Innovate to Innovate

How 3 Strict Processes Don’t Hinder Innovation, but Promote It

Based on data from China, Germany, and the United States, 67% of highly curious employees recognize high support for curiosity in their employers. However, 61% of low curious employees recognize little to no support for curiosity in their employers.

What could this mean? Are more curious employees likely to seek out and find more curious employers? Or do curious employers offer more opportunities for individuals to develop their inherent curiosity, while employees of less curious employers have fewer of those opportunities? More than likely, it’s some combination of these factors. Understanding this dynamic relationship is key to understanding how employees and employers alike can increase curiosity to enable innovation in their workplaces.

Blocking Curiosity

To know how to foster innovation and create a positive workplace environment, it is important to know what not to do – specifically the actions or rules identified as obstacles for employees’ practice of curiosity. According to Fast Company, excessive process and structure can be an obstacle to some desired business outcomes. Too much structure can make employees feel that they have less ownership over their ideas. According to our State of Curiosity Survey, only 20% of respondents recognize that their companies offer personal ownership of projects and ideas.

Furthermore, autonomy is a critical support for curiosity. Excessive top-down management can stifle employees and hinder the development of trust needed for those employees to take their ideas to the next level. These organizational obstacles prevent employees from thinking outside of the box and developing new processes, ideas, and solutions. 
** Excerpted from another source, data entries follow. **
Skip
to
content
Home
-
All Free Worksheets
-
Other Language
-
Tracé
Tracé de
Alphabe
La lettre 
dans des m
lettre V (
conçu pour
   A woman stands in front of a blackboard with drawings of a lightbulb and plants    A woman stands in front of a blackboard with drawings of a lightbulb and plants

Boosting Curiosity

So, if you’re in a management position at your company, what can you do within your organization to actively boost workplace curiosity? According to Kurt Dykema, the Director of Technology at Twisthink, a product innovation and business strategy consultancy, a leader needs to “make it possible to implement new ideas.” Process is important; however, employees need “wiggle room”, room for growth and thinking outside the box, to allow creative thoughts to develop to innovative ideas and, ultimately, grow to groundbreaking solutions.

While process instills guidelines that would seem to counter an innovative spirit, organizations can and should instill certain processes to enable and promote innovation. The trick is that doing this well – setting your organization up for innovation success- requires innovation.

Chunka Mui of Forbes describes the Engelbart framework for the “ABCs of Organizational Improvement.” Every organization requires 3 processes to improve their current business – Processes A, B, and C.

Process A maintains the core activities of the organization. Mui explains, “The A process is all about execution – carrying out today’s strategy and business model as well as possible.”

Process B ensures that the organization improves it’s A process. Examples of process B are hiring and training programs and developing or installing new tools for organizational improvement. As Mui says, “The B process is responsible for making the A process faster, better, cheaper, and more profitable.”

Processes A and B keep an organization running. They ensure that the products and services provided by a company continue to improve in order to keep up with changes in the market and maintain a certain status quo. The C process, however, is where innovation really comes in. “The C focuses on improving the B process; it improves how we improve. It is the ‘C’ process that is too often missing or haphazard,” Mui says.

By focusing on process C, management can drive innovation in products, services, and internal processes, thereby generating business value. Examples include adopting better tools for internal use and encouraging customer co-creation, which can lead to more innovation in both processes A and B. Adopting better internal tools can increase efficiencies across teams and across an enterprise. With more time and resources available due to more efficient and streamlined processes A and B, innovation can thrive.

Additionally, by allowing customers to contribute to innovation, customers can better understand why certain ideas are more feasible than others. They will be better equipped to work with an organization to best service needs or create the most user-friendly products. Not only does customer co-creation help companies understand their target groups and craft products specific to their needs, it also fosters brand affinity among customers who become innovation partners and loyal consumers.

Curious Organizations to Curious Individuals

With innovation-encouraging processes in place and no barriers to innovation in sight, employees are ready to become more curious and their companies are ready to reap the benefits. By implementing innovation-driving processes and ensuring autonomy for employees, company leaders ensure a more curious global workforce, the type of workforce needed to generate tomorrow’s breakthroughs.